Why Burning Man Is The Perfect Escape, Awakening Us To The Real World

by Alana Pipe

Every year, in the height of summer heat, on a sacred plot of barren land known as Black Rock City, 70,000 people meet in the Black Rock Desert for Burning Man.

In this temporary city of tents, tarps and trailers, creative individuals, from fire-spinners to visual artists to celebrities (like Susan Sarandon), convene. It's a festival of community experimentation and art, not unlike the massive online communities of found-art today.

Like selfies, profiles and other Internet identities, the people at Burning Man appear to share many intrinsic qualities, even though they’re from all walks of life.

Students, theatre people, ex-lawyers, working artists, musicians and older hippies all voluntarily live in a desert together.

Burning Man’s principal of “radical inclusion” encourages all backgrounds to attend, and everyone is expected to give something back to the community via gifts, which could be anything from a brownie, to a shower, to a prophecy.

The Burning Man community is both predictable and surprising in its functional civilization of radicals. The art made there lives between the ephemeral rows of tents that house the residents of Black Rock City.

Pyrotechnicians create fire art that bursts into shapes and dance before evaporating into the next form. People stare in joyful awe.

Denizens create quirky mutant vehicles for others to gawk at, perhaps to ride. An elaborate temple is built, to be covered by the community with notes, prayers, mementos, photos and poems, to be taken down at the end of the festival.

The art is personal and collective. At the end, the Burning Man will be set ablaze, and 70,000 people gather to watch the effigy and leave the material world to rise into the sky.

The photos will be the only hard evidence, though they, too, will fade into the peripheries of social media feeds.

All the art at Burning Man is conceived with an end in mind. The city is packed up, and residents return to wherever they came from. The temple, the notes and the Burning Man himself become a memory with a photo record.

Burning Man is a spectacle to behold and be part of. It is a party, an improvised play where the people you meet are characters, and the things you find are props.
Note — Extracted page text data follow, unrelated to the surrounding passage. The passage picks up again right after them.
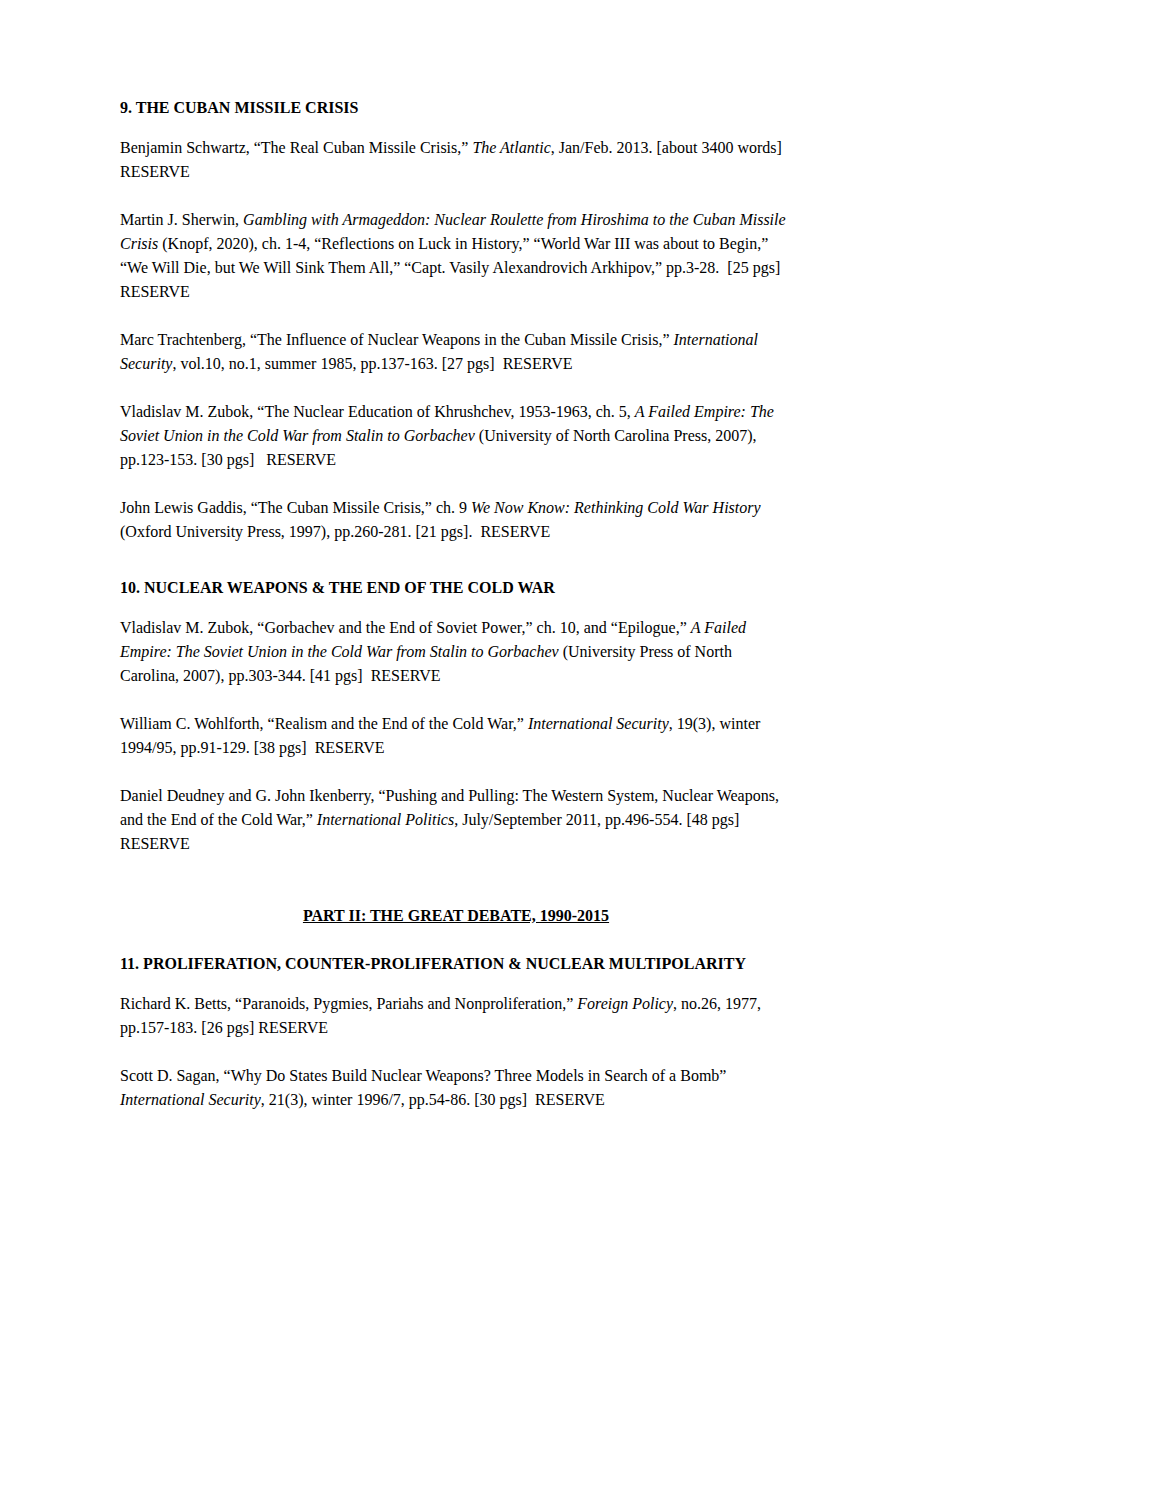9. THE CUBAN MISSILE CRISIS
Benjamin Schwartz, “The Real Cuban Missile Crisis,” The Atlantic, Jan/Feb. 2013. [about 3400 words] RESERVE
Martin J. Sherwin, Gambling with Armageddon: Nuclear Roulette from Hiroshima to the Cuban Missile Crisis (Knopf, 2020), ch. 1-4, “Reflections on Luck in History,” “World War III was about to Begin,” “We Will Die, but We Will Sink Them All,” “Capt. Vasily Alexandrovich Arkhipov,” pp.3-28. [25 pgs] RESERVE
Marc Trachtenberg, “The Influence of Nuclear Weapons in the Cuban Missile Crisis,” International Security, vol.10, no.1, summer 1985, pp.137-163. [27 pgs] RESERVE
Vladislav M. Zubok, “The Nuclear Education of Khrushchev, 1953-1963, ch. 5, A Failed Empire: The Soviet Union in the Cold War from Stalin to Gorbachev (University of North Carolina Press, 2007), pp.123-153. [30 pgs] RESERVE
John Lewis Gaddis, “The Cuban Missile Crisis,” ch. 9 We Now Know: Rethinking Cold War History (Oxford University Press, 1997), pp.260-281. [21 pgs]. RESERVE
10. NUCLEAR WEAPONS & THE END OF THE COLD WAR
Vladislav M. Zubok, “Gorbachev and the End of Soviet Power,” ch. 10, and “Epilogue,” A Failed Empire: The Soviet Union in the Cold War from Stalin to Gorbachev (University Press of North Carolina, 2007), pp.303-344. [41 pgs] RESERVE
William C. Wohlforth, “Realism and the End of the Cold War,” International Security, 19(3), winter 1994/95, pp.91-129. [38 pgs] RESERVE
Daniel Deudney and G. John Ikenberry, “Pushing and Pulling: The Western System, Nuclear Weapons, and the End of the Cold War,” International Politics, July/September 2011, pp.496-554. [48 pgs] RESERVE
PART II: THE GREAT DEBATE, 1990-2015
11. PROLIFERATION, COUNTER-PROLIFERATION & NUCLEAR MULTIPOLARITY
Richard K. Betts, “Paranoids, Pygmies, Pariahs and Nonproliferation,” Foreign Policy, no.26, 1977, pp.157-183. [26 pgs] RESERVE
Scott D. Sagan, “Why Do States Build Nuclear Weapons? Three Models in Search of a Bomb” International Security, 21(3), winter 1996/7, pp.54-86. [30 pgs] RESERVE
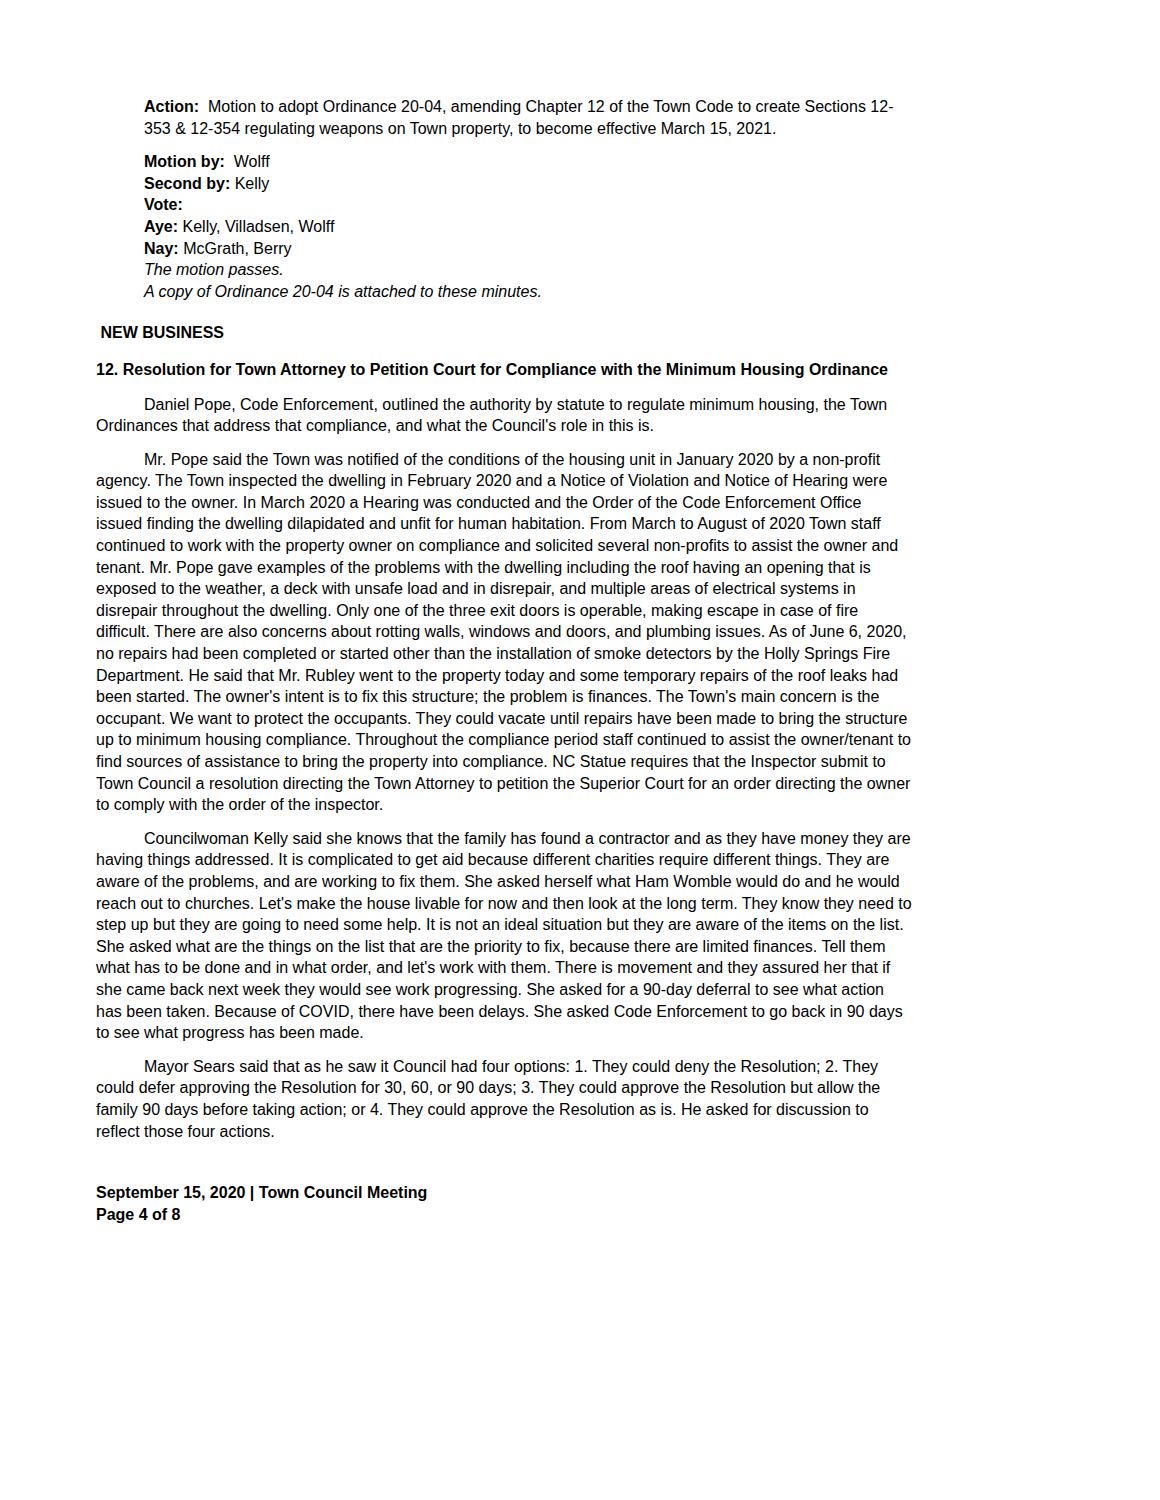Action: Motion to adopt Ordinance 20-04, amending Chapter 12 of the Town Code to create Sections 12-353 & 12-354 regulating weapons on Town property, to become effective March 15, 2021.
Motion by: Wolff
Second by: Kelly
Vote:
Aye: Kelly, Villadsen, Wolff
Nay: McGrath, Berry
The motion passes.
A copy of Ordinance 20-04 is attached to these minutes.
NEW BUSINESS
12. Resolution for Town Attorney to Petition Court for Compliance with the Minimum Housing Ordinance
Daniel Pope, Code Enforcement, outlined the authority by statute to regulate minimum housing, the Town Ordinances that address that compliance, and what the Council's role in this is.
Mr. Pope said the Town was notified of the conditions of the housing unit in January 2020 by a non-profit agency. The Town inspected the dwelling in February 2020 and a Notice of Violation and Notice of Hearing were issued to the owner. In March 2020 a Hearing was conducted and the Order of the Code Enforcement Office issued finding the dwelling dilapidated and unfit for human habitation. From March to August of 2020 Town staff continued to work with the property owner on compliance and solicited several non-profits to assist the owner and tenant. Mr. Pope gave examples of the problems with the dwelling including the roof having an opening that is exposed to the weather, a deck with unsafe load and in disrepair, and multiple areas of electrical systems in disrepair throughout the dwelling. Only one of the three exit doors is operable, making escape in case of fire difficult. There are also concerns about rotting walls, windows and doors, and plumbing issues. As of June 6, 2020, no repairs had been completed or started other than the installation of smoke detectors by the Holly Springs Fire Department. He said that Mr. Rubley went to the property today and some temporary repairs of the roof leaks had been started. The owner's intent is to fix this structure; the problem is finances. The Town's main concern is the occupant. We want to protect the occupants. They could vacate until repairs have been made to bring the structure up to minimum housing compliance. Throughout the compliance period staff continued to assist the owner/tenant to find sources of assistance to bring the property into compliance. NC Statue requires that the Inspector submit to Town Council a resolution directing the Town Attorney to petition the Superior Court for an order directing the owner to comply with the order of the inspector.
Councilwoman Kelly said she knows that the family has found a contractor and as they have money they are having things addressed. It is complicated to get aid because different charities require different things. They are aware of the problems, and are working to fix them. She asked herself what Ham Womble would do and he would reach out to churches. Let's make the house livable for now and then look at the long term. They know they need to step up but they are going to need some help. It is not an ideal situation but they are aware of the items on the list. She asked what are the things on the list that are the priority to fix, because there are limited finances. Tell them what has to be done and in what order, and let's work with them. There is movement and they assured her that if she came back next week they would see work progressing. She asked for a 90-day deferral to see what action has been taken. Because of COVID, there have been delays. She asked Code Enforcement to go back in 90 days to see what progress has been made.
Mayor Sears said that as he saw it Council had four options: 1. They could deny the Resolution; 2. They could defer approving the Resolution for 30, 60, or 90 days; 3. They could approve the Resolution but allow the family 90 days before taking action; or 4. They could approve the Resolution as is. He asked for discussion to reflect those four actions.
September 15, 2020 | Town Council Meeting
Page 4 of 8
It's both the real world, and is not, depending on how you choose to see it.

Either way, we live it, and we are forced to move on.

It’s because of this mutability that pictures are snapped like dandelions and spread over Instagram. They capture photo-bombers, community gifts, parts of impermanent homes, performances and installations -- all the components that combined, change lives.

Thousands of them are uploaded into a new of community under the banner, #BurningMan, which will be be liked and remembered differently by hundreds or thousands of strangers and friends.

There’s no one force instructing the art at Burning Man; rather, individuals contribute to the collective phenomenon. The expressions at Burning Man, like online communities, are created individually and are meant for the masses.

The value in each artistic moment lies in its physical impermanence, showing us episodes of our lives are the only things you can take with you.

The photos are like receipts of experiences that live online in multiple places, alive but dormant, little emblems of the way our lives continue to change.

When I go through my own Instagram, I’m confronted with the present and the past, with friends and strangers, with the curated and the candid, the filtered and the #NoFilter-ed.

Like Burning Man, each image on my Instagram is art created individually with the inspiration of the greater community.

Each image is an experience that was born dead, a moment that faded from the feed, an experiment that brought me where I am today.